On Monday morning and early afternoon, I took Dee-Lilah, my Mercian Vincitore Special, for a spin out to Point Lookout and back: 120 kilometers (about 75!mikes). Yesterday morning I took Tosca, my Mercian fixed gear, for a shorter ride—about 40 kilometers (25 miles) to Fort Totten and back.
What did these rides have in common, besides the fact that I enjoyed them? Well, both bikes are purple, though in different shades. Also, I timed both rides to, as best I could, finish before the most intense heat—and worst air quality (those Canadian wildfires, again!) of the day.
Both rides also have something in common with every other ride I’ve taken in my life: I rode without headphones, eat buds or any other audio device. Sometimes I feel I’m the only person who still rides that way.
I think I’ll always ride that way. For one thing, I don’t want to impede my ability to hear traffic or other ambient sounds—including bird sings and ocean tides. But I also believe don’t need devices to hear music, if only inside my own mind.
Back in the day, the term “ear worm” didn’t exist. (At least, I hadn’t heard it.) I would,!however, find myself riding to a tune playing through my head—usually, somethings I’d heard not long before.
I first noticed myself riding to a tune I was carrying with me during a ride when I was, probably, fifteen years old. I’d been pedaling a long, flat stretch of New Jersey Route 36 from Sandy Hook to Long Branch. The ocean stretched thousands of miles to my left—it years would pass before I saw the other side. The sky stretched even further above and beyond me. And, even though I knew the road ended—or, more precisely changed direction—in Long Branch and I was gliding toward it on a combination of youthful energy and the wind at my back, I saw myself pedaling forward, forced, even further than that road could take, or my own vision could guide, me.
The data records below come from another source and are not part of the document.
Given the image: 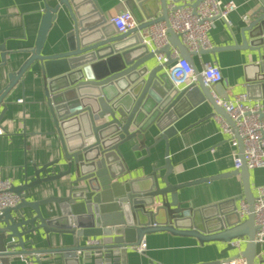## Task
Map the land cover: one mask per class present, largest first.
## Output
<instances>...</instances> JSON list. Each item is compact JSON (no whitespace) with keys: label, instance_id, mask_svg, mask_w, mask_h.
Here are the masks:
<instances>
[{"label":"water","instance_id":"obj_1","mask_svg":"<svg viewBox=\"0 0 264 264\" xmlns=\"http://www.w3.org/2000/svg\"><path fill=\"white\" fill-rule=\"evenodd\" d=\"M169 1L179 5L183 0H126L138 24L126 33H119L114 22L107 20L97 0H59L55 6L45 3L30 56L17 73L10 75V83L0 92V121L8 108L5 98L9 92L18 83H24L36 63L41 64L46 81L45 99L63 155L33 165V178H29L30 171L26 169L25 181L12 184L11 190L20 200L0 213L1 264L22 259L41 264L40 255L45 253L60 255L62 264H130L133 251L145 236L161 231L193 236L201 244L224 242L226 247L221 253L236 251L238 247L231 242L247 238L245 248L224 262L242 255L247 264H254L256 255L261 254L262 243L255 242V199L239 136L241 167L214 178L242 175L244 197L250 205L246 218L241 217L237 207L242 196L193 209L183 207L178 197L179 191L190 183L171 182L175 166L169 140L178 133L174 124L187 112L209 102L216 113L204 118L219 114L237 129L217 102V97H230L224 79L207 85L192 53L172 28L168 30L170 43L163 48L153 51L143 42L147 28L168 20ZM186 1L197 7L201 0ZM61 7L68 10L74 28L66 36L65 50L46 54L44 45ZM248 22L241 29V43L216 46L201 53L234 48L249 51L257 59L245 66L247 92L253 95L256 87H264V2ZM172 46L190 61L194 82L181 87L174 84L170 77V67L176 61L171 56ZM0 51L4 58L5 45H0ZM163 53L167 61L161 63L157 54ZM151 126L158 131V137L147 146ZM133 139L138 142L130 150L138 159L143 157V148L148 156L152 147L165 141L164 164L155 167L146 181L131 178L132 170L124 163L120 148ZM162 169L165 174L160 178L158 170ZM50 183L52 189L64 193L43 199H32L28 194ZM50 234L61 241L64 235H70L72 242L34 247L44 237L51 242ZM143 264L159 263L151 259Z\"/></svg>","mask_w":264,"mask_h":264},{"label":"crops","instance_id":"obj_2","mask_svg":"<svg viewBox=\"0 0 264 264\" xmlns=\"http://www.w3.org/2000/svg\"><path fill=\"white\" fill-rule=\"evenodd\" d=\"M59 0H0V45H5L6 54L0 51V92L10 83V75L17 73L22 63L30 56L34 47L39 25L44 13L45 3L55 6ZM229 1V0H223ZM238 8L229 13L228 21L215 19L214 27L209 33L212 49L216 46L234 45L241 43V29L247 25L255 11L263 6L264 0H234ZM104 15L109 20L116 13L125 10L126 0H97ZM172 1H169L171 3ZM183 0L179 4L186 3ZM156 8L153 7V10ZM161 15V11L157 12ZM73 21L66 8L61 7L56 21L48 33L44 53L54 54L66 49V36L73 30ZM149 27L145 30L147 39ZM114 30V27L111 26ZM176 48L172 46V52ZM192 59L198 70H202L203 62L217 63L222 69L224 82L227 84L229 99L245 93L247 103L261 102L264 104V87H256L253 95L247 92L248 82L245 66L250 61H257L249 51L234 48L214 52L192 53ZM24 83H18L5 98L8 108L1 117L0 129V171L4 179H9L15 185L21 184L26 178V169L33 178L32 166L42 165L59 159L63 152L53 118L45 99L46 81L44 80L41 64H35L24 78ZM3 107H0V112ZM216 113L209 102L187 112L175 124L177 134L170 137L169 148L175 172L172 175L173 184L190 183L179 191V201L183 207L202 209L205 206L220 203L227 199L242 196L237 201L238 211L241 209L244 197L242 175L214 178L220 173L234 172L233 152L230 135L221 127ZM146 145L154 143L158 131L151 126L148 130ZM136 139L122 146L126 167L132 170L130 177L146 181L155 167H161L165 160V141L152 147V154L147 156L143 148V157L138 159L130 150L136 144ZM165 170H158L162 178ZM134 179V180H135ZM249 180L254 198L260 187L264 186V167L249 168ZM142 183V182H141ZM53 184H43L28 191L32 199H43L52 195H61L64 191H55ZM248 202V201H247ZM61 241L57 235L50 234L51 242L44 239L37 241L34 247H57L72 242L70 235H64ZM247 238L242 241L236 251L222 252L226 247L224 242H205L201 244L196 237L183 236L171 232H153L145 236L146 250L135 249L130 264H143L153 260L159 264H199L208 261H227L229 257L244 249ZM41 264H62L60 255L45 253L40 255ZM264 264V242L261 254H257L256 263ZM1 264V263H0ZM12 264H36L13 261Z\"/></svg>","mask_w":264,"mask_h":264},{"label":"built area","instance_id":"obj_3","mask_svg":"<svg viewBox=\"0 0 264 264\" xmlns=\"http://www.w3.org/2000/svg\"><path fill=\"white\" fill-rule=\"evenodd\" d=\"M169 17L167 21H162L151 26L149 31L150 39L145 38L144 43H148L153 51L163 48L169 44V28L179 36L181 42L185 44L191 53L201 54V50L212 49L209 33L214 27L215 19L228 21L229 13L238 8L234 0H201L197 7L192 2L183 4L168 3ZM114 22L119 33H126L128 30L137 27V22L133 12L126 8L110 18ZM148 29V28H147ZM175 63L170 67V77L177 87L183 84L194 82L196 77L193 73L190 61L180 56L176 48L171 51ZM157 60L163 63L167 61L165 54H157ZM201 76L207 85L212 86L224 79L222 69L219 64L210 61L203 62ZM248 96L241 93L232 99L217 97V102L231 116L235 123V129L221 115H216L221 123L222 129L230 135V144L234 148L233 159L237 168L241 167V157L239 149V139H242L244 146V158L250 169L264 167V104L257 101L253 104L247 103ZM2 130L0 129V135ZM12 182L4 179L0 171V213L9 206H14L20 200L19 196L11 190ZM253 214L257 227L255 242H264V186L260 187L258 194L254 198ZM241 217L246 218L250 213V205L243 200L239 210ZM246 238L233 240V246L239 247ZM139 251L146 250V243L142 242L136 247ZM223 264V263H222ZM224 264H247L246 257L232 259ZM256 264H260L259 262Z\"/></svg>","mask_w":264,"mask_h":264}]
</instances>
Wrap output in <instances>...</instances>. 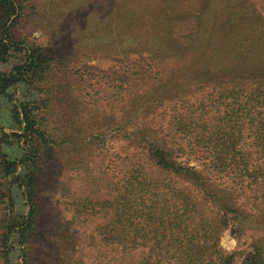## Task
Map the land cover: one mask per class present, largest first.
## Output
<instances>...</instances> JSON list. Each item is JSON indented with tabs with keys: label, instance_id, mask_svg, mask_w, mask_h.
Returning a JSON list of instances; mask_svg holds the SVG:
<instances>
[{
	"label": "trees",
	"instance_id": "obj_1",
	"mask_svg": "<svg viewBox=\"0 0 264 264\" xmlns=\"http://www.w3.org/2000/svg\"><path fill=\"white\" fill-rule=\"evenodd\" d=\"M101 3L56 27L72 45L54 58L18 35L28 0H0V120L13 126L0 127V264H48L50 185L71 207L56 263L264 264V236L220 247L225 230L264 232V0ZM98 19L103 32L92 31ZM134 31L143 38L131 48ZM93 54L116 59L128 118L105 114L110 98H83L75 74ZM116 131L130 140L117 163L95 161Z\"/></svg>",
	"mask_w": 264,
	"mask_h": 264
},
{
	"label": "rangeland",
	"instance_id": "obj_2",
	"mask_svg": "<svg viewBox=\"0 0 264 264\" xmlns=\"http://www.w3.org/2000/svg\"><path fill=\"white\" fill-rule=\"evenodd\" d=\"M93 1V2H92ZM28 0V8L26 9L25 15L21 21L18 35L22 39L28 40V42H33L37 40L42 42L49 50L50 55L56 58L59 54L64 53L63 50L69 49L71 44L70 40L61 42L54 36V31L56 27L65 20L68 22L74 19V16H81L82 12L88 8L91 10H99L101 7V0ZM224 6L218 5L215 13L210 17V21L207 24L206 30H211V28L216 25L221 15L224 13ZM76 18V17H75ZM118 17L112 15L110 17V22L112 25L115 24ZM105 20H96L92 27V31L103 32L102 25L105 24ZM70 23V22H69ZM143 38L142 32H133L132 36L126 39V45L129 44L131 48H136L139 46V42ZM36 41V42H37ZM91 42V40L86 41ZM84 60L83 65L80 67V73L75 74V82L84 84L85 93L83 98L87 96H95L97 99L104 98L103 102H106L107 98L111 100L110 108L105 109V114L120 115L125 112V117L128 118V107L124 102H118L114 95L115 88L117 87V61L116 59L104 60L97 57L96 55H89ZM5 69V68H3ZM7 69V68H6ZM127 94V93H126ZM114 97V98H113ZM101 98V99H102ZM84 100V99H83ZM86 104V103H85ZM103 105V103H102ZM84 107V106H83ZM86 108V107H85ZM90 108V107H87ZM162 108V107H161ZM163 109L169 110V108L164 107ZM102 108L100 109V111ZM83 113L82 116L91 118L93 117L94 110ZM164 111V110H163ZM160 111L159 113H168ZM136 114H141L138 112ZM138 116V115H137ZM148 118V117H146ZM143 119V121L146 120ZM148 120V119H147ZM151 117V121H152ZM148 122V121H147ZM153 123V122H152ZM0 127H5L7 130L12 128V124L7 125L5 117L2 116L0 120ZM154 130V129H153ZM108 150L110 154L108 156L99 155L95 158V161L106 160L104 165H109L111 162L117 163V150L126 147L130 144V140L127 138L119 137L117 138V131L109 136ZM99 152V151H98ZM194 165V163H192ZM113 166V165H112ZM115 166V165H114ZM114 171L115 176H117V169L111 167ZM74 187L76 182H73ZM54 186L46 188L42 192L43 202L45 205V210L41 216V235L39 245L42 246L40 250V257L44 262L48 264H62V262H57L53 258L54 256L63 257L62 244L66 245L65 241L62 242L57 237H55L56 232H62L63 237H65L70 232V220H71V207L69 201L63 196V187L60 189H55ZM264 236V232L258 231L257 229L249 230L245 233L242 239H237L232 235L231 230H225L222 233L220 240V247L227 253H233L236 251L246 250L251 242L258 237ZM73 259V257H72ZM64 261H68L67 259Z\"/></svg>",
	"mask_w": 264,
	"mask_h": 264
}]
</instances>
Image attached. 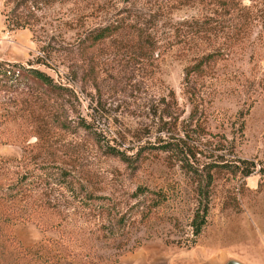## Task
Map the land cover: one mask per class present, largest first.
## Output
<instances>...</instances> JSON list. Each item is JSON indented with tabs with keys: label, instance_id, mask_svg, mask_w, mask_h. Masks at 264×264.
Listing matches in <instances>:
<instances>
[{
	"label": "rangeland",
	"instance_id": "rangeland-1",
	"mask_svg": "<svg viewBox=\"0 0 264 264\" xmlns=\"http://www.w3.org/2000/svg\"><path fill=\"white\" fill-rule=\"evenodd\" d=\"M0 60L72 90H0V263L264 264V0H0Z\"/></svg>",
	"mask_w": 264,
	"mask_h": 264
},
{
	"label": "trees",
	"instance_id": "trees-1",
	"mask_svg": "<svg viewBox=\"0 0 264 264\" xmlns=\"http://www.w3.org/2000/svg\"><path fill=\"white\" fill-rule=\"evenodd\" d=\"M26 27L25 24L18 23L17 27ZM204 29L201 31H211L212 28H208L207 25L203 26ZM117 31L115 26L107 25L100 29L99 34L94 37V40L90 43V46H94L96 42L101 41ZM220 55V52H213L204 56L198 63L194 64L189 71H200L207 61ZM29 65L11 62L7 60H0V90L12 91L13 93L18 92L24 95L25 103H42L47 105L50 113L56 111V105L63 101V97L72 93L69 86L62 83H58L55 79L46 71L39 67L34 66L32 63ZM52 122L59 126L60 128H66L67 120H63L60 116H56L55 112L51 115ZM36 137L40 139L42 134H37ZM9 159V158H8ZM7 160V159H5ZM11 160V159H10ZM9 160V161H10ZM264 167V165H263ZM251 170L245 172V175H250ZM22 176L9 182V179H0V226L1 224L10 223L4 222L9 217H13L10 214V209L14 206L21 198L20 194L25 193L18 185L23 184L26 174H21ZM5 198H2V197ZM27 196V193H26ZM22 197V196H21ZM18 218H22L17 216ZM13 220V218H12ZM206 215L202 216L199 220H195L193 223L195 227V235H199L202 232L204 225L206 224ZM2 235L0 234V239ZM15 240L13 239V242ZM6 241L4 239L0 240V251L1 253L7 250ZM5 254V253H4ZM2 264V263H0Z\"/></svg>",
	"mask_w": 264,
	"mask_h": 264
},
{
	"label": "crops",
	"instance_id": "crops-1",
	"mask_svg": "<svg viewBox=\"0 0 264 264\" xmlns=\"http://www.w3.org/2000/svg\"><path fill=\"white\" fill-rule=\"evenodd\" d=\"M143 252H135L123 255L120 264H152L148 261ZM156 264V262H153Z\"/></svg>",
	"mask_w": 264,
	"mask_h": 264
},
{
	"label": "water",
	"instance_id": "water-1",
	"mask_svg": "<svg viewBox=\"0 0 264 264\" xmlns=\"http://www.w3.org/2000/svg\"><path fill=\"white\" fill-rule=\"evenodd\" d=\"M226 264H245V263L238 259H229Z\"/></svg>",
	"mask_w": 264,
	"mask_h": 264
}]
</instances>
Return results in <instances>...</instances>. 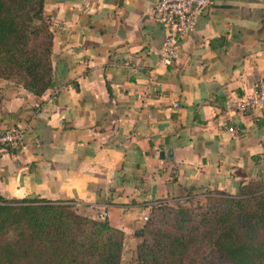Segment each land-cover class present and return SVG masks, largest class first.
I'll use <instances>...</instances> for the list:
<instances>
[{
  "label": "crops",
  "instance_id": "crops-1",
  "mask_svg": "<svg viewBox=\"0 0 264 264\" xmlns=\"http://www.w3.org/2000/svg\"><path fill=\"white\" fill-rule=\"evenodd\" d=\"M156 1L44 0L54 86L0 79V133L24 134L0 150V196L71 200L126 238L158 201L264 174V108L225 110L264 77V0H214L172 66Z\"/></svg>",
  "mask_w": 264,
  "mask_h": 264
},
{
  "label": "trees",
  "instance_id": "trees-1",
  "mask_svg": "<svg viewBox=\"0 0 264 264\" xmlns=\"http://www.w3.org/2000/svg\"><path fill=\"white\" fill-rule=\"evenodd\" d=\"M43 4L0 0V79L35 97L54 86ZM197 196L204 206H150L130 264H264V174L240 184L235 194L186 190L177 200ZM74 204L0 196V264H125L123 232L105 219L78 214ZM160 214L170 217V228L157 226Z\"/></svg>",
  "mask_w": 264,
  "mask_h": 264
},
{
  "label": "built area",
  "instance_id": "built-area-1",
  "mask_svg": "<svg viewBox=\"0 0 264 264\" xmlns=\"http://www.w3.org/2000/svg\"><path fill=\"white\" fill-rule=\"evenodd\" d=\"M214 0H157L153 7V18L164 32L158 51V64L172 66L179 59V43L195 29L197 18L209 10ZM174 107L176 105H173ZM264 108V77L250 92L227 99L225 110L230 113H243ZM24 139L21 130L0 133V150L18 149ZM103 219V216L100 217Z\"/></svg>",
  "mask_w": 264,
  "mask_h": 264
},
{
  "label": "rangeland",
  "instance_id": "rangeland-1",
  "mask_svg": "<svg viewBox=\"0 0 264 264\" xmlns=\"http://www.w3.org/2000/svg\"><path fill=\"white\" fill-rule=\"evenodd\" d=\"M166 205L172 208H174L177 205L191 206L192 208H195L196 206H204L205 199L201 196H197L193 200H174V201L166 202ZM74 208L78 214L84 215L86 213V208L83 206L74 204ZM144 222L146 221L144 220L143 223ZM170 222H171V219L169 216L160 214V219L157 221V226L161 229L162 228L168 229L170 228ZM140 241H141V237H140L139 229L135 230L130 236L126 238L124 237L122 252L120 255V261L122 263L130 264L135 261L136 246L140 243Z\"/></svg>",
  "mask_w": 264,
  "mask_h": 264
}]
</instances>
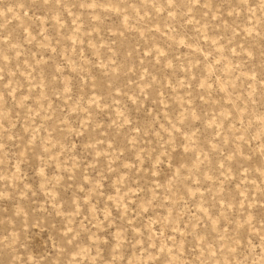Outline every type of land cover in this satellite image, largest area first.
I'll return each instance as SVG.
<instances>
[{
    "label": "rangeland",
    "instance_id": "rangeland-1",
    "mask_svg": "<svg viewBox=\"0 0 264 264\" xmlns=\"http://www.w3.org/2000/svg\"><path fill=\"white\" fill-rule=\"evenodd\" d=\"M0 264H264V0H0Z\"/></svg>",
    "mask_w": 264,
    "mask_h": 264
}]
</instances>
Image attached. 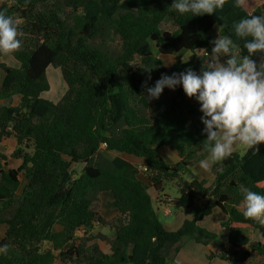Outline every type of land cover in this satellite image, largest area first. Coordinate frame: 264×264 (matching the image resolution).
<instances>
[{"label":"trees","instance_id":"trees-1","mask_svg":"<svg viewBox=\"0 0 264 264\" xmlns=\"http://www.w3.org/2000/svg\"><path fill=\"white\" fill-rule=\"evenodd\" d=\"M171 3L1 1L0 12L13 17L22 46L13 52L18 66L0 62V142L13 135L12 156L22 162L18 168L6 167L0 153V224H7L0 244L9 248L0 264H54L56 259L62 264H171L186 240L207 245L217 238L198 223L214 206L227 215L221 227L229 230V248L221 258L248 264L264 254V224L243 215L241 192L243 186L264 195V144L255 153L246 148L214 164V180L206 185L191 171L210 154L199 104L177 86L164 106H156V100L145 99L142 87L145 82L153 87L161 75L188 68L199 73L207 67L217 58L211 51L216 27L221 36H232L239 55H247L231 25L264 14V2L226 0L216 14L192 17L174 12ZM165 21L176 26V34L163 27ZM154 49L164 55L190 51L194 57L170 67L157 62L153 69L147 60ZM49 66L60 69L66 87L56 103L40 97L48 90ZM102 146L105 152L143 158L148 181L163 202L191 210L193 217L167 230L148 185L138 177L139 167L118 155L106 156ZM160 146L173 149L180 159L168 163ZM73 162L84 164L78 177L70 170ZM21 174L26 182L17 193ZM173 182L179 194L170 198L164 191ZM104 192L111 194L116 209L111 220L95 207ZM198 196L208 200L195 206ZM94 224L112 230L105 239L108 252L97 241L81 243L75 236ZM252 229L259 231L258 241H251Z\"/></svg>","mask_w":264,"mask_h":264},{"label":"clouds","instance_id":"clouds-1","mask_svg":"<svg viewBox=\"0 0 264 264\" xmlns=\"http://www.w3.org/2000/svg\"><path fill=\"white\" fill-rule=\"evenodd\" d=\"M225 3L226 0H172L169 8L192 17L216 14ZM19 32L13 17L0 12V53L21 48ZM231 32L242 41L247 55L235 54L237 45L232 36L222 35L213 41L211 51L216 54V60L199 73L188 68L171 76L161 75L153 87H148L147 82L142 85L146 100L159 99L165 88L175 90L179 86L188 98H194L199 104L200 121L204 125L202 135L206 134L210 153L198 164L205 172L230 157L237 145L255 153L264 144V14L239 19L232 23ZM258 53L260 58H255ZM221 55L227 57L223 62L219 60ZM160 61L164 67L174 63L167 58ZM142 167L145 165L139 166V170L146 175ZM241 192L243 215L264 224V195L243 186ZM169 212L165 210V214ZM8 251L7 244H0V255Z\"/></svg>","mask_w":264,"mask_h":264},{"label":"rangeland","instance_id":"rangeland-1","mask_svg":"<svg viewBox=\"0 0 264 264\" xmlns=\"http://www.w3.org/2000/svg\"><path fill=\"white\" fill-rule=\"evenodd\" d=\"M1 1L2 0H0V3H1ZM259 2L261 4L264 2V0H259ZM163 27L171 30L173 32V34H176L177 28H176V26H174V24L172 22L165 21ZM213 35L215 38L214 40H216L217 38H219V36H221L220 31L217 27L214 29ZM200 53H201V51L197 52V54H200ZM234 53L238 54V52L236 50H234ZM162 55H164V54H162ZM162 55L154 49L152 52L151 58L147 60V63L149 64V66L152 67L153 69H156L158 67V65L156 63L157 62L161 63L160 60H163L165 58L173 59L174 63H175L177 61H186V60H189L192 57H194L193 53L190 51H183V52H180V53H177L174 55H164V56H162ZM221 56H223V55H221ZM221 56L219 57V60H220V62H223L224 59ZM214 60H216V58H214ZM214 60H212V61H214ZM0 62H4L10 66L18 65V62L14 59L13 52L7 53V54L0 53ZM3 74L4 73L0 69V81H1ZM46 75H47V79L49 82L48 90L42 92L40 94V97L43 99H47L53 103H56L61 98V96L64 94V92L66 90L65 82L63 81L60 69H58V68H54L52 66H49L47 68ZM175 90H169V89L165 88L163 90L162 94L160 95L159 99H155L157 101V103H155V105L156 106H164L166 104V98H168L169 95L173 94L175 92ZM17 100L18 99L15 98L14 101H17ZM4 103H8V102L4 101ZM7 130L11 133L10 128H7ZM15 147H16V138L13 137V135H6L4 137V139L2 140V142H0V153H2L6 157V162L8 163V165L6 167L18 168L22 162L21 159L15 158L12 156ZM30 150H31V148L27 149V151H30ZM101 151H103L104 154L108 157L115 155V152H112V153L111 152L110 153L105 152L104 147H101ZM245 151H246L245 146L237 145L234 148L233 152H238L239 154L242 155ZM125 157L127 159H130L127 155H125ZM205 157L202 159H205ZM83 167H84L83 163H74V162L71 163L70 164V170H71L73 176L78 177V175L81 173ZM204 172L205 171H203V173ZM209 172L210 171H207L206 174H208ZM211 172L213 173L212 168H211ZM185 178H186V175L184 176V179ZM186 179H188V178H186ZM206 180L209 181L210 176ZM25 182H26L25 177L23 176V174H21L20 175V185H19V188L17 190V193H21V190H22L23 186L25 185ZM165 193H167L170 198L177 197L179 193H178L176 183L175 182L168 183L166 185ZM157 203L158 202H155V201L153 202V205H154V208L156 210V214H157L158 219L161 222H164L165 220H166V222H169V220L172 219L173 213L170 212L171 214H169V215H165L164 213H165L166 209L173 210V208L170 206V204L167 206V205H163V203L162 204H159V203L157 204ZM164 204H167V203H164ZM95 207L101 213V215L104 216V218L106 220H111V218H112L111 216L113 215V211L115 208L113 207V199H112V196L110 193H107V192L101 193L98 197V200L95 203ZM181 211H182L181 213H185V211H183V210H181ZM190 215L193 217L191 211H190ZM100 228L103 229L104 231L99 232ZM55 229L58 230L59 226H55ZM112 233L113 232L110 228L101 227V225L94 224L91 228H88L87 230H85L84 228L79 229L76 232L75 236L78 239H81V243H93V241H100V242H102L101 246H102L103 250L107 251V249H108L107 244L108 243H106L107 240H105V239L110 238L112 236ZM1 234H2V230L0 228V235ZM248 234H249L251 241H258L260 239L259 231L256 229L250 230L248 232ZM97 235H99L100 238H97ZM225 241H226V231H220L218 233L216 242H218L220 244V243H224ZM42 245L43 246H49V244L47 242H44ZM56 253H57V251H56ZM196 257L198 260H201L200 257H198V254ZM209 257H210V255H209ZM54 264H62V262L59 259H56ZM248 264H264V254H262L260 256L254 255V257L249 261Z\"/></svg>","mask_w":264,"mask_h":264},{"label":"crops","instance_id":"crops-1","mask_svg":"<svg viewBox=\"0 0 264 264\" xmlns=\"http://www.w3.org/2000/svg\"><path fill=\"white\" fill-rule=\"evenodd\" d=\"M12 66H18V65H12ZM3 77H4V74H3L2 78H1V80L3 79ZM158 151H159V154L168 163H175V162H177L180 159L178 154H177V152L174 151L173 149L167 147V146H160ZM112 152L113 151H111V153ZM117 155L122 157V158H124V159H126V160H128L129 162H132L133 164H136L138 167L145 163V160L143 158H138V157H135V156H132V155H128V154H125V153H120L119 154V153L115 152V155L114 156H110V158H113V157H115ZM125 155H127L130 159H127L125 157ZM208 156H206L205 159ZM198 164H199V162H197L193 166V168L191 169L192 172L197 177H199L200 179H204V180H206L210 176V180L209 181L206 180V185H210L213 182V180H214V174L211 172V170H209L210 172L208 174H206V172L203 173V171L198 168ZM138 177L145 184L148 185V192L150 193V195H151V197L153 199V202L155 201V202H158L159 204L163 203V205H167V206L169 205L168 203L164 204L163 200L159 197L158 193H156L154 191V189L151 187L146 175L144 173H141L140 170H139ZM183 211H185V213H181L182 212L181 210H175V209L170 210V212L173 213L172 219H170L169 222H166V220L164 222H162L164 227L167 230H170V231L176 230L177 228H179V226H181L183 221L192 218V216L190 215V211L191 210H183ZM170 212L168 214H165V213L164 214L165 215H169V214H171ZM115 214H116V209H114L113 215L111 217L113 218L115 216ZM226 220H227V215L219 207L214 206L212 208L211 213L209 215L204 216L200 221H198V223L202 227H205V228H207L210 231H214L217 234L220 231H226V241L224 243H220L219 244L218 242H216V239H217L216 238L215 240H213L209 244L203 245V244H200V243L196 242L193 239H188V240H186L184 242V244L182 245L180 251L175 256V258H174V260L172 261L171 264H229V262L227 260L221 258V255L223 253H225L228 250V248H229V245H228V242H227V234H228L229 230L221 227V223L223 221H226ZM0 228L2 230V234L0 235V239H1L5 235V232L7 230V224L6 223H1L0 224ZM102 231H104V230L100 228L99 232H102ZM97 243L99 244V246L103 250V248L101 246L102 242L97 241ZM107 246H108V244H107ZM103 251H105V250H103ZM105 252H108V249ZM197 254H198V257H200L201 260L197 259V257H196ZM209 255H211V257H209Z\"/></svg>","mask_w":264,"mask_h":264},{"label":"built area","instance_id":"built-area-1","mask_svg":"<svg viewBox=\"0 0 264 264\" xmlns=\"http://www.w3.org/2000/svg\"><path fill=\"white\" fill-rule=\"evenodd\" d=\"M141 170L142 171H145L146 170V167H142ZM207 200H208V197L207 196H205V197L198 196V197H195V199L193 200V203H194L195 206H201Z\"/></svg>","mask_w":264,"mask_h":264}]
</instances>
That ride’s ear worn before there were ear worms? The long guitar riff of Black Sabbath’s “Rat Salad.” It’s trippy yet hard-driving and expansive: the way I was pedaling on that long-ago ride.
And what did I hear as I pedaled, with a light breeze at my back, along the long,f flat—and surprisingly deserted—Rockaway Boardwalk? You guessed it: Rat Salad. As Kurt Vonnegut would have said, I was woozy with deja vu.
Oh, and during yesterday’s ride, my “ear worm” was an overture from Debussy’s “La Mer”: one of the first pieces of classical music I came to truly love—and an “ear worm” on another long-ago ride.
Given what I’ve described, you might think I was a strange kid. I wouldn’t try to disabuse you of such a notion. Of course, you may think I’m an even stranger adult—one in mid-life—because I’ve never ridden, and intend never to ride, with headphones, ear buds or any other audio device.
I never ride with earbuds, and like you, I rely on the tunes in my head. John Prine and Lucinda Williams usually occupy my brain. I'm impressed by your mileage. Last weekend had to cut a mountain bike ride short because I came on to a black bear and her cub. We both high-tailed it -- in opposite directions.
ReplyDeleteMT--I'm glad that I'm not the only no-phones holdout. I have never had to curtail a ride because of a bear, but I've had to stop or detour for deer, macaques (they're nasty!) , mountain goats and a bison. I've seen an elephant close-up and, like your bear and cub, I think it was afraid of me.